Court Revives NEA Suit Against NCLB

By Mark Walsh — January 08, 2008 3 min read

A federal appeals court has revived a major legal challenge to the No Child Left Behind Act based on arguments that the law imposes financial obligations on states and school districts without providing enough funding to cover the costs.

The Jan. 7 ruling by a panel of the U.S. Court of Appeals for the 6th Circuit, in Cincinnati, is a victory for the National Education Association and its allies in the suit, which was dismissed in a federal district court in 2005.

A panel of the court ruled 2-1 that the states were not on clear notice of their potential financial obligations when they agreed to accept federal funding under the NCLB law, as legal rulings based on the spending clause in Article I of the U.S. Constitution require.

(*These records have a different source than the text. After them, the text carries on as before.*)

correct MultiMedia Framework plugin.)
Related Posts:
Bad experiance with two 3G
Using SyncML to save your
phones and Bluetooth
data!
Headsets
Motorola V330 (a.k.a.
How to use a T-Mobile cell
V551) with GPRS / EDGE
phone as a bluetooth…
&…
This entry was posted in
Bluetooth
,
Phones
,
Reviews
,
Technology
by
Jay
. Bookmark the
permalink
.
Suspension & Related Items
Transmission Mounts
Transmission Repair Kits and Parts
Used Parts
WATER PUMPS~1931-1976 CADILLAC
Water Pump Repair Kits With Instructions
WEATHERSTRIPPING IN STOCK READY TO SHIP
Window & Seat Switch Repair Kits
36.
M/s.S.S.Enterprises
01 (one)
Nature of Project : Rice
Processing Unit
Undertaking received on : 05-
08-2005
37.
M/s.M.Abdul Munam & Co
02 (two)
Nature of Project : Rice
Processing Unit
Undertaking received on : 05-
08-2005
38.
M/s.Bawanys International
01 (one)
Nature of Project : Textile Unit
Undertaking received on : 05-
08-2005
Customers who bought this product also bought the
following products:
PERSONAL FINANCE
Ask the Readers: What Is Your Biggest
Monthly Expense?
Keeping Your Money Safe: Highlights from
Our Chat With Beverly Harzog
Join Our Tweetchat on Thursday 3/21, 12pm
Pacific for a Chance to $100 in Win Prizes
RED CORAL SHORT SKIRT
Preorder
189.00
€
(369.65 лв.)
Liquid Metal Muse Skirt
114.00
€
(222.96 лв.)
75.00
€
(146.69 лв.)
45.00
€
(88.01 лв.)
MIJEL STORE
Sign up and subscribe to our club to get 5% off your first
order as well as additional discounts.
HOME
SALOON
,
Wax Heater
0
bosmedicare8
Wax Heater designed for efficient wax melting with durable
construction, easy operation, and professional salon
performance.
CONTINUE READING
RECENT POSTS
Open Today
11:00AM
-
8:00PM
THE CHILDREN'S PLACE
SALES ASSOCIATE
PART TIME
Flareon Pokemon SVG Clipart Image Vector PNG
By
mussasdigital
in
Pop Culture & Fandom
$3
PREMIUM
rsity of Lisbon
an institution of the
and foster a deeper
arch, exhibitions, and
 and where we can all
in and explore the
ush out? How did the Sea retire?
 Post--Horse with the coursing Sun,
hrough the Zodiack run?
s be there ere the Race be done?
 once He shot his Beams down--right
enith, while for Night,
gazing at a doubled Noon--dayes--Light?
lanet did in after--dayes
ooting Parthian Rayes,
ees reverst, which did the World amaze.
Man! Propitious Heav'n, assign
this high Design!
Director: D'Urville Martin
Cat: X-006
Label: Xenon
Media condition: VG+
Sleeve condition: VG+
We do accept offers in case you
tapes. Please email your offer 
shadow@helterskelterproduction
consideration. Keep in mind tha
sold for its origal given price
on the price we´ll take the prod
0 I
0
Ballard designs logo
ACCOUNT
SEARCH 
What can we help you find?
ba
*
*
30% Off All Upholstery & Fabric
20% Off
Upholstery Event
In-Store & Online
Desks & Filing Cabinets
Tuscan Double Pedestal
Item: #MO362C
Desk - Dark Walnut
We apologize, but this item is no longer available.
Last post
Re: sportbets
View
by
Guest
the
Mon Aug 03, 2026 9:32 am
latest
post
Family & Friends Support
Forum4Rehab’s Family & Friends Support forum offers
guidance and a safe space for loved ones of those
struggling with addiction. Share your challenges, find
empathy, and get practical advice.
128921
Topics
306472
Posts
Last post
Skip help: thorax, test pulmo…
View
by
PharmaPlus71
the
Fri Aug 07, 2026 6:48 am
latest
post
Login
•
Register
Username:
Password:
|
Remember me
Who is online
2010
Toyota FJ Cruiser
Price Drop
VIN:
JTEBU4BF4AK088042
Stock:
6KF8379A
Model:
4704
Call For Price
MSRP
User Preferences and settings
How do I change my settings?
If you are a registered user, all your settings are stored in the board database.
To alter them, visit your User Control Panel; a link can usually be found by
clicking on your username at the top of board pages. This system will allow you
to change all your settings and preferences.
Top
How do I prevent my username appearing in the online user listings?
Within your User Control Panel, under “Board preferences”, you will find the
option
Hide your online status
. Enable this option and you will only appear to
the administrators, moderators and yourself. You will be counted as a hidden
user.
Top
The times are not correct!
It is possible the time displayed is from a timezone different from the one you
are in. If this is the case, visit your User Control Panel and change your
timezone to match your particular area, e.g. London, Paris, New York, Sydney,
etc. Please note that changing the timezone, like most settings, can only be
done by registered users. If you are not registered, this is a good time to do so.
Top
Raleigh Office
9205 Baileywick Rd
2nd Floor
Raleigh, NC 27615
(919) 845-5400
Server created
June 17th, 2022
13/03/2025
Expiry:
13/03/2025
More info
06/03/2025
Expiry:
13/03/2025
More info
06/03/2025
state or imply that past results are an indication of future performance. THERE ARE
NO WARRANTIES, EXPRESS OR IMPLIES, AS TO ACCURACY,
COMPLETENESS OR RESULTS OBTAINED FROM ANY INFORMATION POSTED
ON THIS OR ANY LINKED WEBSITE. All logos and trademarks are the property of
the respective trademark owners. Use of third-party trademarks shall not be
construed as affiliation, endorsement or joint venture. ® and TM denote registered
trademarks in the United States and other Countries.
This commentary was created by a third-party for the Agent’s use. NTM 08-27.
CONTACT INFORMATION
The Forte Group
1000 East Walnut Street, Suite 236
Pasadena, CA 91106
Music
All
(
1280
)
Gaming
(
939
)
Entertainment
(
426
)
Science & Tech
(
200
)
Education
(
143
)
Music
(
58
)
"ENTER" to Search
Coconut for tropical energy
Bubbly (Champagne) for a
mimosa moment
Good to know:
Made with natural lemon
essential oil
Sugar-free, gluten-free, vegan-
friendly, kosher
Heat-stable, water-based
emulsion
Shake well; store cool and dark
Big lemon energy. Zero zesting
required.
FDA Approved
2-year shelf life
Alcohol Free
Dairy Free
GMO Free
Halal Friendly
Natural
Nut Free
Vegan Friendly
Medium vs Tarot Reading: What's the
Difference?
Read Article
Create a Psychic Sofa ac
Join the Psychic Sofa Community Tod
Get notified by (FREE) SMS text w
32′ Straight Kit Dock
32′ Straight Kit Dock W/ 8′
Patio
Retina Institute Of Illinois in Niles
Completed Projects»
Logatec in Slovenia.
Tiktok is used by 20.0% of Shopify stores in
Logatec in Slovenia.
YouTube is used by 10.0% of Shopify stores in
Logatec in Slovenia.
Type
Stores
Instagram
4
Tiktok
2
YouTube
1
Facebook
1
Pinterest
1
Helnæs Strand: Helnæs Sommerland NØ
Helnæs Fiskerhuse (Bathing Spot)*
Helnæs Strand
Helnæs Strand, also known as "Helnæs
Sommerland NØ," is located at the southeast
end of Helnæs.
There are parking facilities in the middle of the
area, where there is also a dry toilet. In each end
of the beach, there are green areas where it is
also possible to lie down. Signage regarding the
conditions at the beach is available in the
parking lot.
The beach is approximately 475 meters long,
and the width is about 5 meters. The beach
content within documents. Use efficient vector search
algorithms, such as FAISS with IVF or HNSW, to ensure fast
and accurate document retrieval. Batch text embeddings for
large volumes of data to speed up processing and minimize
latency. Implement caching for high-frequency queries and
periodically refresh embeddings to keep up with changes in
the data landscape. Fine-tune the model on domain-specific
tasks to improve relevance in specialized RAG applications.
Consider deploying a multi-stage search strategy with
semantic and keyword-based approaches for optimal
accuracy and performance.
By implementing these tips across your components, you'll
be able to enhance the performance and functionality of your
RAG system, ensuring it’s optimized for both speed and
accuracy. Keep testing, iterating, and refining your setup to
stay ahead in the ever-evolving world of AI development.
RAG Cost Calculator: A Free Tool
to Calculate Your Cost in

Central to the case was a provision in the NCLB law that says, “Nothing in this act shall be construed to … mandate a state or any subdivision thereof to spend any funds or incur any costs not paid for under this act.”

The language was first added to several federal education statutes in 1994, including to that year’s reauthorization of the Elementary and Secondary Education Act, of which the NCLB law is the latest version.

In an opinion by U.S. Circuit Judge R. Guy Cole Jr., the appeals court said that because of the unfunded-mandate language, “a state official could plausibly contend that she understood … that her state need not comply with NCLB requirements for which federal funding falls short.”

Writing in dissent, Judge David W. McKeague said the more logical purpose of the unfunded-mandates language was to bar federal education officials from piling additional requirements on states and school districts.

The 6th Circuit covers Kentucky, Michigan, Ohio, and Tennessee.

‘Bolt of Lightning’

The ruling returned the case to a federal district judge in Detroit. What happens next is unclear because the NEA, which filed the suit on behalf of nine school districts in Michigan, Texas, and Vermont, appears to have gotten essentially what it wanted in the suit: a declaration that the NCLB law was restricted by the unfunded-mandates provision.

The ruling means that “as a condition of participation in the No Child Left Behind Act, a school district or state cannot be compelled to use its own resources to carry out that mandate,” Robert H. Chanin, the general counsel of the NEA and the architect of the lawsuit, said in an interview.

Mr. Chanin said he believes states and school districts would be on solid legal ground in refusing to use their own funds to pay for NCLB obligations that were not covered by their allocations of federal aid. The law requires schools to test students annually in grades 3-8 and at least once in high school in reading and mathematics. Schools that do not make adequate yearly progress in student achievement face consequences, such as having to provide after-school tutoring.

“Hundreds of school districts and all of the states now know that at least one court of appeals has said to them, ‘You are right; you don’t have to do anything you are not getting the money to do.’”

Connecticut Attorney General Richard Blumenthal, who filed a friend-of-the-court brief on the NEA’s side in the 6th Circuit, issued a statement calling the decision “a bolt of legal lightning igniting new, powerful momentum to our No Child Left Behind case and congressional reform.”

The state has its own suit challenging the federal education law, also based largely on the grounds that it imposes unfunded mandates. Connecticut’s case is pending in a federal district court.

The ruling came one day before the sixth anniversary of when President Bush signed the No Child Left Behind Act into law. Secretary of Education Margaret Spellings joined Mr. Bush on Monday at an elementary school in Chicago to recognize the anniversary.

Later in the day, Secretary Spellings issued a statement that said the federal government was exploring all its legal options in the wake of the court ruling.

“This decision could undermine efforts to improve the education of our nation’s children, in particular those students most in need,” Ms. Spellings said. “No Child Left Behind is not an unfunded mandate but rather a compact between the states and the federal government, which asks that in exchange for federal dollars, results be demonstrated.”